▶ [What to do]: Reproduce every line of the data below, swapping "common name" for "vernacular name" wherever it occurs and leaving all other text unchanged.

▶ [Given data]:
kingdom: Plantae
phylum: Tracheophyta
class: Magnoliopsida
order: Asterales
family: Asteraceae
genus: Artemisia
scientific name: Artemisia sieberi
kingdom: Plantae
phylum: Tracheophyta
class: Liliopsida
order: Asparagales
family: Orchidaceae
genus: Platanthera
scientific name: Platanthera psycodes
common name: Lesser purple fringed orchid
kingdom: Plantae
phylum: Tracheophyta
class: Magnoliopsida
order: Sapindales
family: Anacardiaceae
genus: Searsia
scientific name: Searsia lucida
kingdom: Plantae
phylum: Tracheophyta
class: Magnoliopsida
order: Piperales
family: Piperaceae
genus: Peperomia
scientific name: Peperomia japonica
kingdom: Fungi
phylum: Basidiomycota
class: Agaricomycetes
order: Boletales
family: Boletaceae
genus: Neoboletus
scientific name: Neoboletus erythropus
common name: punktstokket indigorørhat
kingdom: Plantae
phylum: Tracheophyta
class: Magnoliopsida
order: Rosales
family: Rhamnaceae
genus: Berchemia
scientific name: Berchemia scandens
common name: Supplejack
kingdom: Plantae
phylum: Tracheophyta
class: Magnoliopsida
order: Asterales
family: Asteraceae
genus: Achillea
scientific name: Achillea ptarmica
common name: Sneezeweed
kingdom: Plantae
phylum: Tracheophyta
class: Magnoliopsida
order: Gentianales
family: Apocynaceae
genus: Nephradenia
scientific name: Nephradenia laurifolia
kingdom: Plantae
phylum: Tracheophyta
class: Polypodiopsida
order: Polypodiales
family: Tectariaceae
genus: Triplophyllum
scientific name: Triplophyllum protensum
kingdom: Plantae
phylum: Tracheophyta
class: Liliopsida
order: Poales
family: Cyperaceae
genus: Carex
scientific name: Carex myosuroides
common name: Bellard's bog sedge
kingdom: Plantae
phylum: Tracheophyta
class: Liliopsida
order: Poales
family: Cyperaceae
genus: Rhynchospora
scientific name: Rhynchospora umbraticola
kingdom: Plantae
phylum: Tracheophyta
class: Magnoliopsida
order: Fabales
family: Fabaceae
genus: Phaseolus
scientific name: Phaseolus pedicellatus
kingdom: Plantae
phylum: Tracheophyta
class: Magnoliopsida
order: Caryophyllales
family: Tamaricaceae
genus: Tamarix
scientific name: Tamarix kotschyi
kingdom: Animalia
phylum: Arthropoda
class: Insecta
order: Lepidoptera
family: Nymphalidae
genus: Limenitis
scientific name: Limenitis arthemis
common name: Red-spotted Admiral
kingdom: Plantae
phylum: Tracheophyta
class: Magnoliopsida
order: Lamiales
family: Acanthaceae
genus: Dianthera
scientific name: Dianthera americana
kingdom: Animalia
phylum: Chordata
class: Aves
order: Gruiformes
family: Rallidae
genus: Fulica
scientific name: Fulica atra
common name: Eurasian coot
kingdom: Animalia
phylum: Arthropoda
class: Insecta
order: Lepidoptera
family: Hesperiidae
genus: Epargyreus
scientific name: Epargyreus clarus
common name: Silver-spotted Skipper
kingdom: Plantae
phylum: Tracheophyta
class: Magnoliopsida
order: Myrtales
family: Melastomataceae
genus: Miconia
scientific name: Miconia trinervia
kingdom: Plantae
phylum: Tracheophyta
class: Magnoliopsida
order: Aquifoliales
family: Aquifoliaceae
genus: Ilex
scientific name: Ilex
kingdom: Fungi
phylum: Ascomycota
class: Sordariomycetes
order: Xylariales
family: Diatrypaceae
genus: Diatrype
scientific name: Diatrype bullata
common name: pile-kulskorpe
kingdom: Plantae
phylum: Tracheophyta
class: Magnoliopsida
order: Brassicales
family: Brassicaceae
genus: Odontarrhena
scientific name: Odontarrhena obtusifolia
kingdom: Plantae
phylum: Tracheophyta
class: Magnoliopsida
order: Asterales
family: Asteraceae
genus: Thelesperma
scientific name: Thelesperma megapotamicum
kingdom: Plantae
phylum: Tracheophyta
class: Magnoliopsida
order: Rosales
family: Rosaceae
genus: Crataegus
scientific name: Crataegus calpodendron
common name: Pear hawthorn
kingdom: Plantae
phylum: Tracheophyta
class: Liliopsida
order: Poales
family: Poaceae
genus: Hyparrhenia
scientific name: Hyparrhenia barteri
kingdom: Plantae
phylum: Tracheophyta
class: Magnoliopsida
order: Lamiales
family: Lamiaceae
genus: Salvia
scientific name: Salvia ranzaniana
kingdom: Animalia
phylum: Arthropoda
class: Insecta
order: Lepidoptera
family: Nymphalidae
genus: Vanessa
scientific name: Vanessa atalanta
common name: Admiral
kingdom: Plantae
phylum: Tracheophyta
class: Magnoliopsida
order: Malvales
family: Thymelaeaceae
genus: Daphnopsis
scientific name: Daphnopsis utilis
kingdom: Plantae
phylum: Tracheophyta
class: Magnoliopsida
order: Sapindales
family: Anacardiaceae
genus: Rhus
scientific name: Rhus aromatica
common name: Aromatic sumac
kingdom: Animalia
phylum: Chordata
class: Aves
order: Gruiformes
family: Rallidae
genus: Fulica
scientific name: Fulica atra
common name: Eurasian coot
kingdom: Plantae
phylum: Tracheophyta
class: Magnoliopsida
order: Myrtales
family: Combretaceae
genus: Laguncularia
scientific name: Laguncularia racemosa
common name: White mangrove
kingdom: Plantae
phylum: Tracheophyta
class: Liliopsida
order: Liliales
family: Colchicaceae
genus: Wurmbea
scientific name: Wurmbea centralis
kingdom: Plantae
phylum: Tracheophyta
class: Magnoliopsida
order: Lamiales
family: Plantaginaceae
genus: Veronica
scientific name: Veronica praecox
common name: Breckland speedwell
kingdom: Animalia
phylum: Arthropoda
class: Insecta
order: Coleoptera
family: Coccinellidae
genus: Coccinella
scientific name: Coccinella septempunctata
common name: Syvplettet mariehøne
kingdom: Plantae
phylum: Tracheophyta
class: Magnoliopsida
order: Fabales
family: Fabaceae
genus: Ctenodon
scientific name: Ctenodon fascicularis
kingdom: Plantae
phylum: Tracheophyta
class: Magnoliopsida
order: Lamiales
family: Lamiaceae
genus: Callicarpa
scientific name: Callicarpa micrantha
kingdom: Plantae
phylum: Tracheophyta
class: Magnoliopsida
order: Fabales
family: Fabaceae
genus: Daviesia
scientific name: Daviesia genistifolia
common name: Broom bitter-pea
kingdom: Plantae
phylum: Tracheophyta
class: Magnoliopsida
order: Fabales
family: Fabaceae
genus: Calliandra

▶ [Problem solution]:
kingdom: Plantae
phylum: Tracheophyta
class: Magnoliopsida
order: Asterales
family: Asteraceae
genus: Artemisia
scientific name: Artemisia sieberi
kingdom: Plantae
phylum: Tracheophyta
class: Liliopsida
order: Asparagales
family: Orchidaceae
genus: Platanthera
scientific name: Platanthera psycodes
vernacular name: Lesser purple fringed orchid
kingdom: Plantae
phylum: Tracheophyta
class: Magnoliopsida
order: Sapindales
family: Anacardiaceae
genus: Searsia
scientific name: Searsia lucida
kingdom: Plantae
phylum: Tracheophyta
class: Magnoliopsida
order: Piperales
family: Piperaceae
genus: Peperomia
scientific name: Peperomia japonica
kingdom: Fungi
phylum: Basidiomycota
class: Agaricomycetes
order: Boletales
family: Boletaceae
genus: Neoboletus
scientific name: Neoboletus erythropus
vernacular name: punktstokket indigorørhat
kingdom: Plantae
phylum: Tracheophyta
class: Magnoliopsida
order: Rosales
family: Rhamnaceae
genus: Berchemia
scientific name: Berchemia scandens
vernacular name: Supplejack
kingdom: Plantae
phylum: Tracheophyta
class: Magnoliopsida
order: Asterales
family: Asteraceae
genus: Achillea
scientific name: Achillea ptarmica
vernacular name: Sneezeweed
kingdom: Plantae
phylum: Tracheophyta
class: Magnoliopsida
order: Gentianales
family: Apocynaceae
genus: Nephradenia
scientific name: Nephradenia laurifolia
kingdom: Plantae
phylum: Tracheophyta
class: Polypodiopsida
order: Polypodiales
family: Tectariaceae
genus: Triplophyllum
scientific name: Triplophyllum protensum
kingdom: Plantae
phylum: Tracheophyta
class: Liliopsida
order: Poales
family: Cyperaceae
genus: Carex
scientific name: Carex myosuroides
vernacular name: Bellard's bog sedge
kingdom: Plantae
phylum: Tracheophyta
class: Liliopsida
order: Poales
family: Cyperaceae
genus: Rhynchospora
scientific name: Rhynchospora umbraticola
kingdom: Plantae
phylum: Tracheophyta
class: Magnoliopsida
order: Fabales
family: Fabaceae
genus: Phaseolus
scientific name: Phaseolus pedicellatus
kingdom: Plantae
phylum: Tracheophyta
class: Magnoliopsida
order: Caryophyllales
family: Tamaricaceae
genus: Tamarix
scientific name: Tamarix kotschyi
kingdom: Animalia
phylum: Arthropoda
class: Insecta
order: Lepidoptera
family: Nymphalidae
genus: Limenitis
scientific name: Limenitis arthemis
vernacular name: Red-spotted Admiral
kingdom: Plantae
phylum: Tracheophyta
class: Magnoliopsida
order: Lamiales
family: Acanthaceae
genus: Dianthera
scientific name: Dianthera americana
kingdom: Animalia
phylum: Chordata
class: Aves
order: Gruiformes
family: Rallidae
genus: Fulica
scientific name: Fulica atra
vernacular name: Eurasian coot
kingdom: Animalia
phylum: Arthropoda
class: Insecta
order: Lepidoptera
family: Hesperiidae
genus: Epargyreus
scientific name: Epargyreus clarus
vernacular name: Silver-spotted Skipper
kingdom: Plantae
phylum: Tracheophyta
class: Magnoliopsida
order: Myrtales
family: Melastomataceae
genus: Miconia
scientific name: Miconia trinervia
kingdom: Plantae
phylum: Tracheophyta
class: Magnoliopsida
order: Aquifoliales
family: Aquifoliaceae
genus: Ilex
scientific name: Ilex
kingdom: Fungi
phylum: Ascomycota
class: Sordariomycetes
order: Xylariales
family: Diatrypaceae
genus: Diatrype
scientific name: Diatrype bullata
vernacular name: pile-kulskorpe
kingdom: Plantae
phylum: Tracheophyta
class: Magnoliopsida
order: Brassicales
family: Brassicaceae
genus: Odontarrhena
scientific name: Odontarrhena obtusifolia
kingdom: Plantae
phylum: Tracheophyta
class: Magnoliopsida
order: Asterales
family: Asteraceae
genus: Thelesperma
scientific name: Thelesperma megapotamicum
kingdom: Plantae
phylum: Tracheophyta
class: Magnoliopsida
order: Rosales
family: Rosaceae
genus: Crataegus
scientific name: Crataegus calpodendron
vernacular name: Pear hawthorn
kingdom: Plantae
phylum: Tracheophyta
class: Liliopsida
order: Poales
family: Poaceae
genus: Hyparrhenia
scientific name: Hyparrhenia barteri
kingdom: Plantae
phylum: Tracheophyta
class: Magnoliopsida
order: Lamiales
family: Lamiaceae
genus: Salvia
scientific name: Salvia ranzaniana
kingdom: Animalia
phylum: Arthropoda
class: Insecta
order: Lepidoptera
family: Nymphalidae
genus: Vanessa
scientific name: Vanessa atalanta
vernacular name: Admiral
kingdom: Plantae
phylum: Tracheophyta
class: Magnoliopsida
order: Malvales
family: Thymelaeaceae
genus: Daphnopsis
scientific name: Daphnopsis utilis
kingdom: Plantae
phylum: Tracheophyta
class: Magnoliopsida
order: Sapindales
family: Anacardiaceae
genus: Rhus
scientific name: Rhus aromatica
vernacular name: Aromatic sumac
kingdom: Animalia
phylum: Chordata
class: Aves
order: Gruiformes
family: Rallidae
genus: Fulica
scientific name: Fulica atra
vernacular name: Eurasian coot
kingdom: Plantae
phylum: Tracheophyta
class: Magnoliopsida
order: Myrtales
family: Combretaceae
genus: Laguncularia
scientific name: Laguncularia racemosa
vernacular name: White mangrove
kingdom: Plantae
phylum: Tracheophyta
class: Liliopsida
order: Liliales
family: Colchicaceae
genus: Wurmbea
scientific name: Wurmbea centralis
kingdom: Plantae
phylum: Tracheophyta
class: Magnoliopsida
order: Lamiales
family: Plantaginaceae
genus: Veronica
scientific name: Veronica praecox
vernacular name: Breckland speedwell
kingdom: Animalia
phylum: Arthropoda
class: Insecta
order: Coleoptera
family: Coccinellidae
genus: Coccinella
scientific name: Coccinella septempunctata
vernacular name: Syvplettet mariehøne
kingdom: Plantae
phylum: Tracheophyta
class: Magnoliopsida
order: Fabales
family: Fabaceae
genus: Ctenodon
scientific name: Ctenodon fascicularis
kingdom: Plantae
phylum: Tracheophyta
class: Magnoliopsida
order: Lamiales
family: Lamiaceae
genus: Callicarpa
scientific name: Callicarpa micrantha
kingdom: Plantae
phylum: Tracheophyta
class: Magnoliopsida
order: Fabales
family: Fabaceae
genus: Daviesia
scientific name: Daviesia genistifolia
vernacular name: Broom bitter-pea
kingdom: Plantae
phylum: Tracheophyta
class: Magnoliopsida
order: Fabales
family: Fabaceae
genus: Calliandra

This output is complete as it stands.